## Text excerpt

Ethereum Wingman
Scanned@jp4g
npx machina-cli add skill @jp4g/ethereum-wingman --openclawEthereum Wingman
Comprehensive Ethereum development guide for AI agents. Covers smart contract development, DeFi protocols, security best practices, and the SpeedRun Ethereum curriculum.
AI AGENT INSTRUCTIONS - READ THIS FIRST
Default Stack: Scaffold-ETH 2 with Fork Mode
When a user wants to BUILD any Ethereum project, follow these steps:
Step 1: Create Project
npx create-eth@latest
# Select: foundry (recommended), target chain, project name
Step 2: Fix Polling Interval
Edit packages/nextjs/scaffold.config.ts and change:
pollingInterval: 30000, // Default: 30 seconds (way too slow!)
to:
pollingInterval: 3000, // 3 seconds (much better for development)
Step 3: Install & Fork a Live Network
cd <project-name>
yarn install
yarn fork --network base # or mainnet, arbitrum, optimism, polygon
Step 4: Enable Auto Block Mining (REQUIRED!)
# In a new terminal, enable interval mining (1 block/second)
cast rpc anvil_setIntervalMining 1
Without this, block.timestamp stays FROZEN and time-dependent logic breaks!
Optional: Make it permanent by editing packages/foundry/package.json to add --block-time 1 to the fork script.

## Dataset
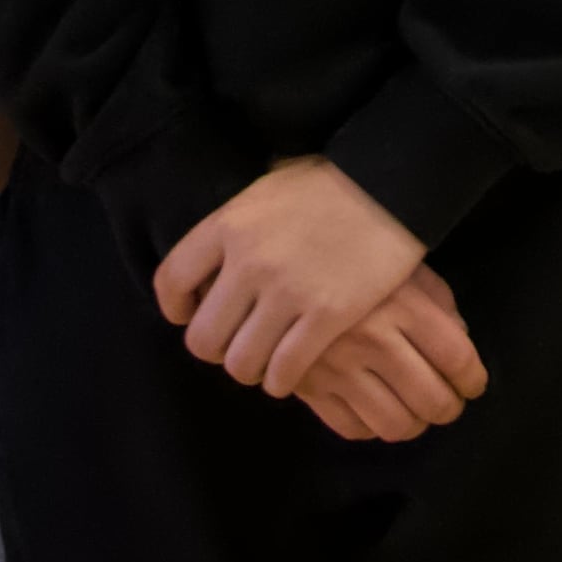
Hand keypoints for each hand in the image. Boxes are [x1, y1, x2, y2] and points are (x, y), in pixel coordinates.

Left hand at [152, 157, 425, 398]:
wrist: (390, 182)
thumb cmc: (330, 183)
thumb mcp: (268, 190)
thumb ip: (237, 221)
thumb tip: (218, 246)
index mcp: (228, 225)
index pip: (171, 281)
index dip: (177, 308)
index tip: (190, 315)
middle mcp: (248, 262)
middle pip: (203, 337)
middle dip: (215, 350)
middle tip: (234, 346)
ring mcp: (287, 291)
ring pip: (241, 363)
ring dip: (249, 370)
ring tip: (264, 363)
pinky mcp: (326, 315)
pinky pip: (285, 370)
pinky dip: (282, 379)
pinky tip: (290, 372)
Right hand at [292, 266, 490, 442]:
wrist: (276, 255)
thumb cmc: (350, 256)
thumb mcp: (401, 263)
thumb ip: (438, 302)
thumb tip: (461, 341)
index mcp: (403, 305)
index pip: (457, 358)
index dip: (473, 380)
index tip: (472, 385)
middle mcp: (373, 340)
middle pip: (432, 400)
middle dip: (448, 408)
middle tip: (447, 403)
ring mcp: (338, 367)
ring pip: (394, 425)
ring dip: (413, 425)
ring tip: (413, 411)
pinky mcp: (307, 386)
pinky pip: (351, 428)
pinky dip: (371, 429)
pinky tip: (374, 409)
---
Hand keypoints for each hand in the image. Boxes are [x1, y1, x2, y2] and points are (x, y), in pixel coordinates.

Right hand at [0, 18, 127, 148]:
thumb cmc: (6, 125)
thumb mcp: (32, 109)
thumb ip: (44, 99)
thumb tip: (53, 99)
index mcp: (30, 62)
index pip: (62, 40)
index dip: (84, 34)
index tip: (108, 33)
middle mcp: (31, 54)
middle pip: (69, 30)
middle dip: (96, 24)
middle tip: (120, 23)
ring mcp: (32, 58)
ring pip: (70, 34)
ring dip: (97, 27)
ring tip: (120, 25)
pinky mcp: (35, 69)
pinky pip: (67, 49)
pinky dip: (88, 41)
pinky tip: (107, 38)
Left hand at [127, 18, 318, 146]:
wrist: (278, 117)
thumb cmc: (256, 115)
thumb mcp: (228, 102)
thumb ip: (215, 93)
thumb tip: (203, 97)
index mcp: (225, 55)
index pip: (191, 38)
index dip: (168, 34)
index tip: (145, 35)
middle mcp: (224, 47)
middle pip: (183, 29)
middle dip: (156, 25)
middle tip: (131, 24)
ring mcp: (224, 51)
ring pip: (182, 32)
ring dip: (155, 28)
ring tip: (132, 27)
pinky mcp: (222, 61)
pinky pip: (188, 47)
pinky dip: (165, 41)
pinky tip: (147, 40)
--
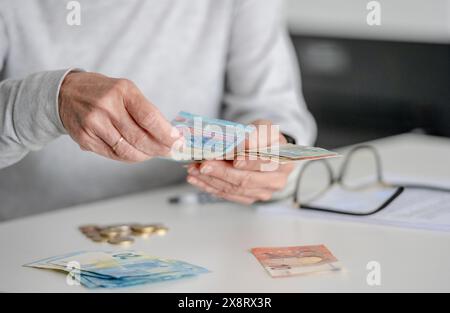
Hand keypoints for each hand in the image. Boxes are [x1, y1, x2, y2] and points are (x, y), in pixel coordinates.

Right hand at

## Work item
Continue the Ethereum Wingman guide from the point where it stops, after the optional note about making interval mining permanent.

## Response to the task
Step 5: Deploy to Local Fork (FREE!)
yarn deploy
Step 6: Start Frontend
yarn start
Step 7: Test the Frontend
After the frontend is running, open a browser and test the app:
- Navigate to
http://localhost:3000 - Take a snapshot to get page elements (burner wallet address is in header)
- Click the faucet to fund the burner wallet with ETH
- Transfer tokens from whales if needed (use burner address from page)
- Click through the app to verify functionality
Use the cursor-browser-extension MCP tools for browser automation.
See tools/testing/frontend-testing.md for detailed workflows.
DO NOT:
- Run
yarn chain(useyarn fork --network <chain>instead!) - Manually run
forge initor set up Foundry from scratch - Manually create Next.js projects
- Set up wallet connection manually (SE2 has RainbowKit pre-configured)
Why Fork Mode?
yarn chain (WRONG) yarn fork --network base (CORRECT)
└─ Empty local chain └─ Fork of real Base mainnet
└─ No protocols └─ Uniswap, Aave, etc. available
└─ No tokens └─ Real USDC, WETH exist
└─ Testing in isolation └─ Test against REAL state
Address Data Available
Token, protocol, and whale addresses are in data/addresses/:
tokens.json- WETH, USDC, DAI, etc. per chainprotocols.json- Uniswap, Aave, Chainlink per chainwhales.json- Large token holders for test funding
THE MOST CRITICAL CONCEPT
NOTHING IS AUTOMATIC ON ETHEREUM.
Smart contracts cannot execute themselves. There is no cron job, no scheduler, no background process. For EVERY function that "needs to happen":
- Make it callable by ANYONE (not just admin)
- Give callers a REASON (profit, reward, their own interest)
- Make the incentive SUFFICIENT to cover gas + profit
Always ask: "Who calls this function? Why would they pay gas?"
If you can't answer this, your function won't get called.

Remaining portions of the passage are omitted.